Saved entries:

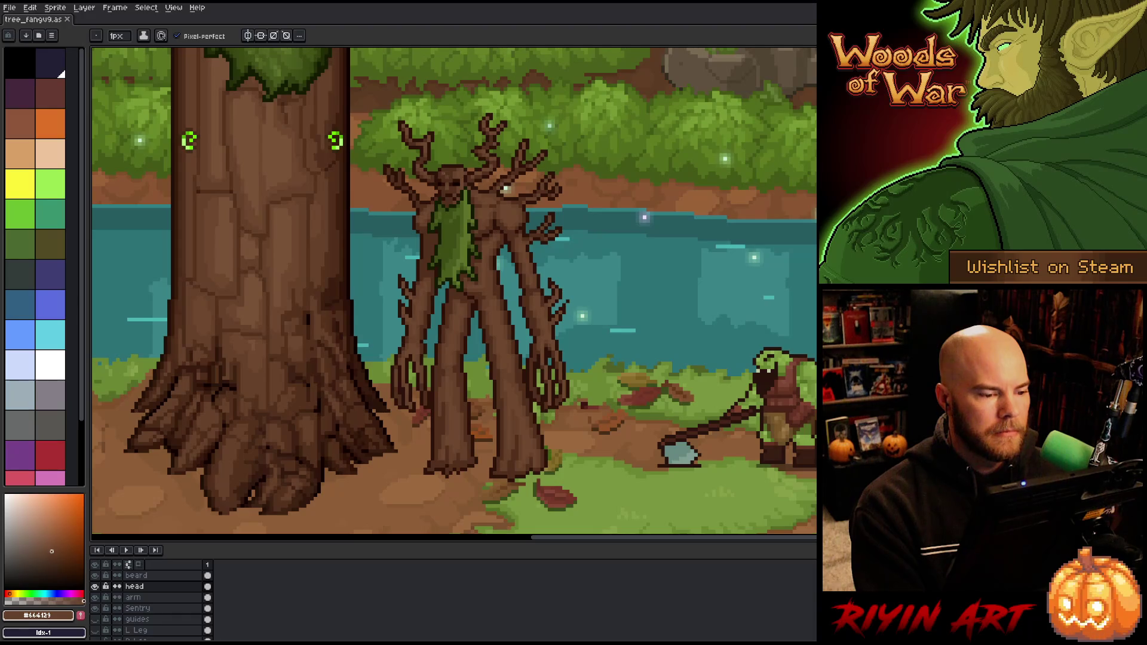
{"action": "left_click", "coordinate": [442, 171], "text": "alt"}
{"action": "left_click", "coordinate": [442, 171]}
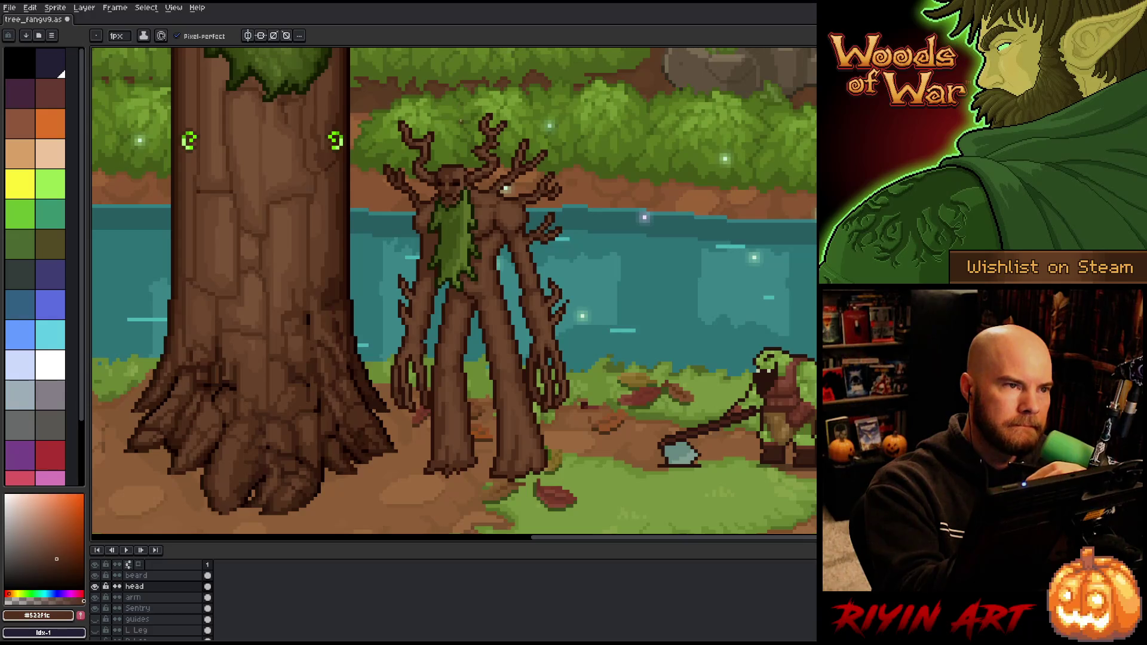
- Alternate #664129 and #532f1c to add darker shading to the treant's bark, then save
{"action": "left_click", "coordinate": [446, 172], "text": "alt"}
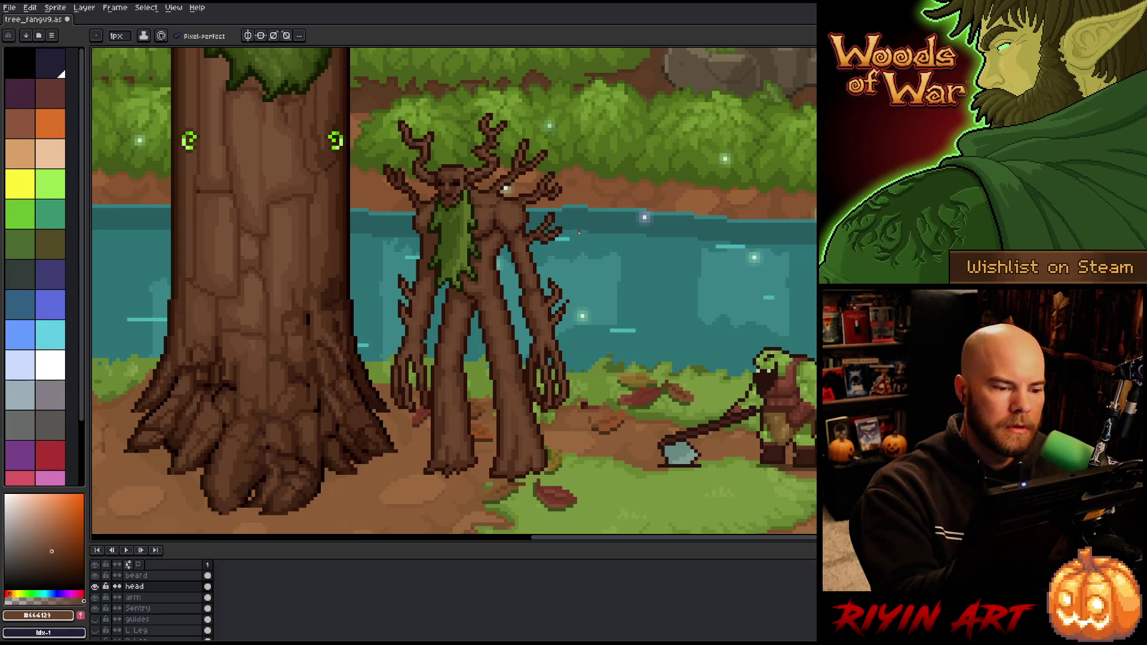
{"action": "left_click", "coordinate": [469, 152], "text": "alt"}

:: Task objective ::
The expected output is every entry, retyped exactly, with all pictures removed.

:: The completed task ::
{"action": "left_click", "coordinate": [442, 171], "text": "alt"}
{"action": "left_click", "coordinate": [442, 171]}
- Alternate #664129 and #532f1c to add darker shading to the treant's bark, then save
{"action": "left_click", "coordinate": [446, 172], "text": "alt"}
{"action": "left_click", "coordinate": [469, 152], "text": "alt"}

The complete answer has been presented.